### [How to complete this task]
Retype word for word the lines of the data below, from the first to the one bearing "shows no significant", with that one included.

══════

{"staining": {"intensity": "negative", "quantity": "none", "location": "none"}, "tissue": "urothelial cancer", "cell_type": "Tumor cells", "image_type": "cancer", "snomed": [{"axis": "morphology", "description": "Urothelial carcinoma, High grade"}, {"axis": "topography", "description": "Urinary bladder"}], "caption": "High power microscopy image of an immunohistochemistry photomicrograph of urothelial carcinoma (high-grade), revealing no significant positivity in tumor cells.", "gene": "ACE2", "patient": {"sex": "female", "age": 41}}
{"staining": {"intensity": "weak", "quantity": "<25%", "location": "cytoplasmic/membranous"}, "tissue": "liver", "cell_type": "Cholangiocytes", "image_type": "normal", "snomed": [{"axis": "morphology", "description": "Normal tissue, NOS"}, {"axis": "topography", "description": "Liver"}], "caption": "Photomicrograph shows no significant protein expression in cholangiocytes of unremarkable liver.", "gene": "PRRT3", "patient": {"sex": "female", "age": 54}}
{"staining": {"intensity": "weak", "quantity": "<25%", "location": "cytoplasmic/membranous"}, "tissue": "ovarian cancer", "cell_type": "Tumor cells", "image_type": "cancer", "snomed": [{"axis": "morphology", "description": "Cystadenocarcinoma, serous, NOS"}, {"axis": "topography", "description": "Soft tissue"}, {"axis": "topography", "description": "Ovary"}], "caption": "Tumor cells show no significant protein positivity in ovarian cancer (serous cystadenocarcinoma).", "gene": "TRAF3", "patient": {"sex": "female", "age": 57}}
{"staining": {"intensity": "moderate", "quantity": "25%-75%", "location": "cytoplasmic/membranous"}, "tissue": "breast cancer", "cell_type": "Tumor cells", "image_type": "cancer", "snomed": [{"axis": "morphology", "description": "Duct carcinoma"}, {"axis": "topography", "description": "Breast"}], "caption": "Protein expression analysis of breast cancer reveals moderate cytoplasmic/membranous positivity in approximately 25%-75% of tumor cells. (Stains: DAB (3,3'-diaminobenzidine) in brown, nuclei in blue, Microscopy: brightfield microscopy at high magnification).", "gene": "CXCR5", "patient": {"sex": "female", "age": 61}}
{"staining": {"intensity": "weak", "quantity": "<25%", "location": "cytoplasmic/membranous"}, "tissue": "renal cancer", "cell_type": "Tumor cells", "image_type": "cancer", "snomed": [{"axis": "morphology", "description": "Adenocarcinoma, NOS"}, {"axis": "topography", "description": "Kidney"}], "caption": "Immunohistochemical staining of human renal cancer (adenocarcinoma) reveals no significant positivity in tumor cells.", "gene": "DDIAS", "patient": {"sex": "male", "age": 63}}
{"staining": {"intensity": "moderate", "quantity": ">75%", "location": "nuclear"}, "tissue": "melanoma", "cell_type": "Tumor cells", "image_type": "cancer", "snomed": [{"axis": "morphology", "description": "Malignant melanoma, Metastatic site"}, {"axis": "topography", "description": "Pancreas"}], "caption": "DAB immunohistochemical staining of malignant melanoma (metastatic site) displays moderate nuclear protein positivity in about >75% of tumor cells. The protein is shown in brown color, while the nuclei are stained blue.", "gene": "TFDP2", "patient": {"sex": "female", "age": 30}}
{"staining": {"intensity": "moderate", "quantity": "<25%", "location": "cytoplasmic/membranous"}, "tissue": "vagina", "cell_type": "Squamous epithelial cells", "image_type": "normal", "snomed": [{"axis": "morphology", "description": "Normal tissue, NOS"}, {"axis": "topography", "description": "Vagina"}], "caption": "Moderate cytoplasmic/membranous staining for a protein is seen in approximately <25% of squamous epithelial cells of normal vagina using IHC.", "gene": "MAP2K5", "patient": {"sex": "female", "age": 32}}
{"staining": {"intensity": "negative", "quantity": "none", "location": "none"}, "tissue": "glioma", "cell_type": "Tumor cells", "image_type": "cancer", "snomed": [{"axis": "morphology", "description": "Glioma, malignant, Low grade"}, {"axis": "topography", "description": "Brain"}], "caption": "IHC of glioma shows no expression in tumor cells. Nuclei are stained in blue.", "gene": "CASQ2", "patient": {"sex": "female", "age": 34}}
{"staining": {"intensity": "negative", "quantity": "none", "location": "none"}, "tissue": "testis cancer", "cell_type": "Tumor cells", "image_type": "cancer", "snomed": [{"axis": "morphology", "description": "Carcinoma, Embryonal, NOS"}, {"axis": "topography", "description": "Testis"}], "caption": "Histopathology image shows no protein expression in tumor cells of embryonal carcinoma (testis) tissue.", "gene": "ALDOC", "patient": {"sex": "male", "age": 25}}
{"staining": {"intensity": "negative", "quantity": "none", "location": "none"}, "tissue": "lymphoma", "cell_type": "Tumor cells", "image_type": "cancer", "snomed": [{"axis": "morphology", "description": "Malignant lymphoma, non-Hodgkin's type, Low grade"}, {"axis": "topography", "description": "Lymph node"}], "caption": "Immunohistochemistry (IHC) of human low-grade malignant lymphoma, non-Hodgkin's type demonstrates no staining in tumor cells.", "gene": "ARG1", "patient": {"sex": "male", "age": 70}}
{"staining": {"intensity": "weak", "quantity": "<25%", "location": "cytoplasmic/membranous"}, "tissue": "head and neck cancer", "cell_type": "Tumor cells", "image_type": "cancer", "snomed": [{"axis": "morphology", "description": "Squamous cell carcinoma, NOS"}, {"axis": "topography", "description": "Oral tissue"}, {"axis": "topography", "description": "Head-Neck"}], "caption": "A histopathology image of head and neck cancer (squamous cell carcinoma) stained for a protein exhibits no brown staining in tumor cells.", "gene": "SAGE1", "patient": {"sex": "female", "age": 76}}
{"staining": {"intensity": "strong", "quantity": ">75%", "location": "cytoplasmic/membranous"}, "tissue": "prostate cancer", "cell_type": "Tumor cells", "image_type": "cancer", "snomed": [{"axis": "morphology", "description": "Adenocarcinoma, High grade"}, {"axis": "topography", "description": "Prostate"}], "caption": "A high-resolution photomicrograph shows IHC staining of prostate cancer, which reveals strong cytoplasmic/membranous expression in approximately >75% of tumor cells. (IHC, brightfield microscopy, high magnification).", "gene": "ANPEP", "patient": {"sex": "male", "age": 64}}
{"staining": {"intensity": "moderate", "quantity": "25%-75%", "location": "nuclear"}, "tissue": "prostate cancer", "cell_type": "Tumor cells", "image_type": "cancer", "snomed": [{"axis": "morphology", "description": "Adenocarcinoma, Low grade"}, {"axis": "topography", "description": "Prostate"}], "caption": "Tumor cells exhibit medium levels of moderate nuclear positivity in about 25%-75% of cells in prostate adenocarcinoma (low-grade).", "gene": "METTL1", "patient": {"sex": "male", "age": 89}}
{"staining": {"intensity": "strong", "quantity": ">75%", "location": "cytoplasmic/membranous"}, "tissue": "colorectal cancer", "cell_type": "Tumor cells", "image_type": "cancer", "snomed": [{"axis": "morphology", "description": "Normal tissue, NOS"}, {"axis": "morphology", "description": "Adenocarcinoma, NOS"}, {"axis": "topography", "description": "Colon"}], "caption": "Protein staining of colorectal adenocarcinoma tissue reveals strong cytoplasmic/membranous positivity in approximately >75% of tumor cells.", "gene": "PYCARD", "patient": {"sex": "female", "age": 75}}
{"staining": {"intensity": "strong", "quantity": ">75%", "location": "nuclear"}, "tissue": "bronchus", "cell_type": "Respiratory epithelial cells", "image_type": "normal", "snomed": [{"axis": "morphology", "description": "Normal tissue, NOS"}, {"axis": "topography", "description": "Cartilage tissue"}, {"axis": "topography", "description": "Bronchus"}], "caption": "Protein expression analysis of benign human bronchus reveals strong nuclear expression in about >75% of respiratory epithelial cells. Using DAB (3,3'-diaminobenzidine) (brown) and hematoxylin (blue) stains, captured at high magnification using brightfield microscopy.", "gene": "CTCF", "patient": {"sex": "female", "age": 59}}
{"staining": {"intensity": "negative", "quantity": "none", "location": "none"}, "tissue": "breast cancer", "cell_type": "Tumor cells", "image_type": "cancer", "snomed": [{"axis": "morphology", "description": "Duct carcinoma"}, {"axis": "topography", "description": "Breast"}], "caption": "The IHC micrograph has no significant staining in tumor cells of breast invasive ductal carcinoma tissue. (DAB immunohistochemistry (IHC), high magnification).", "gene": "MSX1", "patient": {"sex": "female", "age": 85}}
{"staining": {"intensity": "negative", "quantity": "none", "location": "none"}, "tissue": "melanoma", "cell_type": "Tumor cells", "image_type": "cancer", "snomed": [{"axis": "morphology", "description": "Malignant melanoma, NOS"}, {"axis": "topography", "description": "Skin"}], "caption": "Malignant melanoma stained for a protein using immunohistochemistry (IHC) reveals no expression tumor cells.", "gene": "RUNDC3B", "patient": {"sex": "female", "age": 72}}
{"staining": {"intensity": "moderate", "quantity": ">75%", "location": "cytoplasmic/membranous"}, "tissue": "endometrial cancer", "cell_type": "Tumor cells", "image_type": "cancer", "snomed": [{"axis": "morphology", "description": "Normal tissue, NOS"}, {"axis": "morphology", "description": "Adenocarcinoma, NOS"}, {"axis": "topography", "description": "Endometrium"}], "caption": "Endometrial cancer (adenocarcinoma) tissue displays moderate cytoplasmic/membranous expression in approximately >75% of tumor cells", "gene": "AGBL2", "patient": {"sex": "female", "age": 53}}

══════

### [Output]
{"staining": {"intensity": "negative", "quantity": "none", "location": "none"}, "tissue": "urothelial cancer", "cell_type": "Tumor cells", "image_type": "cancer", "snomed": [{"axis": "morphology", "description": "Urothelial carcinoma, High grade"}, {"axis": "topography", "description": "Urinary bladder"}], "caption": "High power microscopy image of an immunohistochemistry photomicrograph of urothelial carcinoma (high-grade), revealing no significant positivity in tumor cells.", "gene": "ACE2", "patient": {"sex": "female", "age": 41}}
{"staining": {"intensity": "weak", "quantity": "<25%", "location": "cytoplasmic/membranous"}, "tissue": "liver", "cell_type": "Cholangiocytes", "image_type": "normal", "snomed": [{"axis": "morphology", "description": "Normal tissue, NOS"}, {"axis": "topography", "description": "Liver"}], "caption": "Photomicrograph shows no significant protein expression in cholangiocytes of unremarkable liver.", "gene": "PRRT3", "patient": {"sex": "female", "age": 54}}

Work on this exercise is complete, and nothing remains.